Much as it’s easy to poke fun at the patronage Savile enjoyed from the highest levels of royalty and government, they were duped as much as the rest of the country. They surely didn’t know about his proclivities. But through simple association they were, indirectly and unwittingly, complicit in how he was allowed to carry on with his behaviour. Can you imagine being a child Savile abused and thinking about telling someone, only to see his gurning face alongside the Princess of Wales’ in the newspapers a couple of days later?

The police and the BBC still have questions to answer in this case: why was a blind eye turned to rampant child abuse? Why were suspicions and complaints not acted upon? Like many other disasters, the Jimmy Savile affair must have at least one good outcome: systems and controls must now be put in place to make sure people like Savile never again find safe haven in our public institutions. He must be the example used, the bogeyman, whenever controls get too lax, or if people act suspiciously. His legacy in this regard is bearing fruit, through Operation Yewtree and other historical abuse investigations.

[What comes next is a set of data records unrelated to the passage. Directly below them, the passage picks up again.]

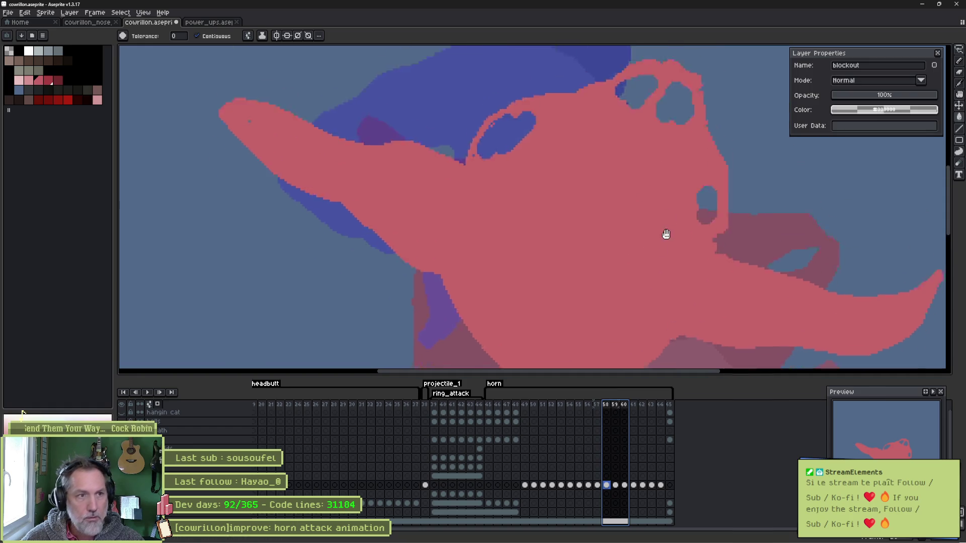
scroll(666, 217, "up", 2)
key("b")
mouse_move(454, 231)
left_mouse_down()
mouse_move(453, 250)
mouse_move(528, 185)
mouse_move(485, 210)
left_mouse_up()
mouse_move(486, 244)
left_mouse_down()
mouse_move(518, 218)
mouse_move(520, 199)
left_mouse_up()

To his victims, I would like to say this: Although nothing can take away that man’s terrible crimes and their effect on you, there is a weapon you have at your disposal to help yourself, and to help others who may be enduring the same horror. You have the truth on your side; you can speak out, you can write about it, you can tell your story, and most importantly you can seek assistance. There is purity to this, a concept that Jimmy Savile could never understand. He feared the truth as a vampire fears the dawn.

If there is one thing creatures like Savile despise, it’s being confronted with what they have done, for their mists of deceit and obfuscation to be blown away with honest testimony. Always, always, speak up against abusers of every kind. Today, there are opportunities to talk to someone, whether that’s a counsellor, a friend, a family member or even the police, online or on the end of a telephone. You do not have to suffer alone and in silence. 

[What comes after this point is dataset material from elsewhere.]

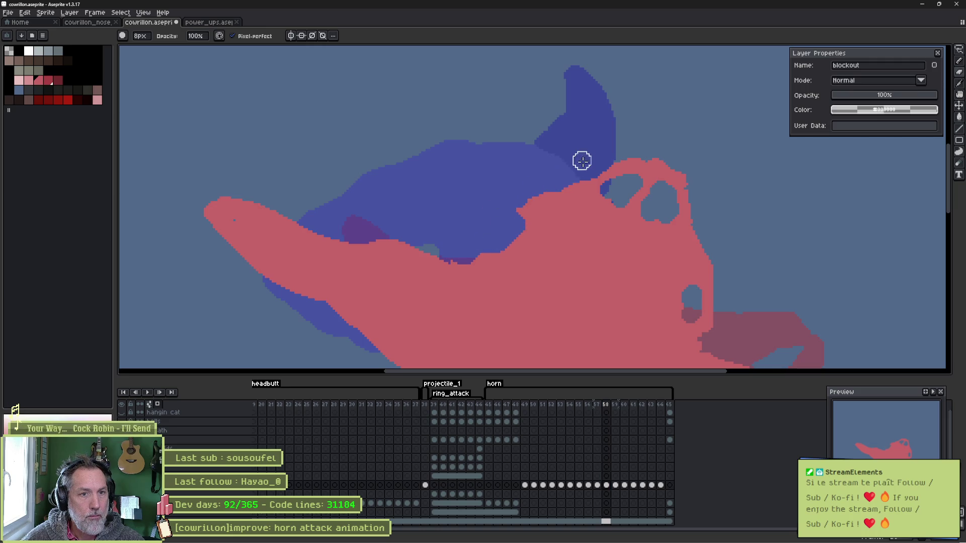
left_click_drag(732, 204, 674, 155)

  1. What an excellent review of this rather long and drawn out book. The one this I got from Dan Davies portrayal of Savile is that Jimmy Saville was an absolute control freak! He had to be 'top guy' or he was not interested. It was his way or no way. He manipulated a whole country for his own gratification and still excuses his own appalling behaviour with the view that 'God gave him permission to abuse as a reward for his good deeds' or as Savile puts it, his ledger showed the credit column was higher than the debit column.
    I don't believe anyone knew the 'real' Jimmy Savile, not even Davies or Savile himself, he lived in a web of lies that can only start to be unravelled now he is dead...they will still be trying to unravel this perverts life in 50 years...he was a clever, obsessive Narcessist.

    1. Thank you Tuan. I agree with you re: Savile. His life was so enmeshed in lies and deceit that by the end he probably didn't know where the truth began. All we can do now is ask questions of the people who shrugged their shoulders, looked away or, worst of all, covered things up.